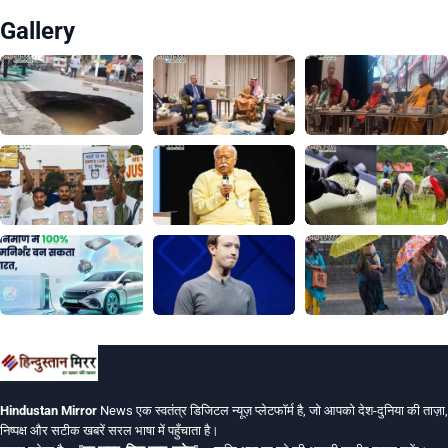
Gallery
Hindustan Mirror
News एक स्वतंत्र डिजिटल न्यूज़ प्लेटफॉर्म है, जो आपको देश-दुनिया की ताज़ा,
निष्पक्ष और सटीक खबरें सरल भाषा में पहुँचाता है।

==

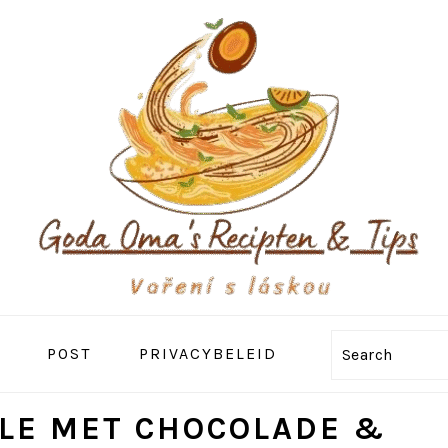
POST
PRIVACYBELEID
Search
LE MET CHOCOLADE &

Task directions
Begin at the line above that has "News एक स्वतंत्र" and stop after the line that has "निष्पक्ष और सटीक", copying each line exactly and adding nothing else.

Solution to this exercise
News एक स्वतंत्र डिजिटल न्यूज़ प्लेटफॉर्म है, जो आपको देश-दुनिया की ताज़ा,
निष्पक्ष और सटीक खबरें सरल भाषा में पहुँचाता है।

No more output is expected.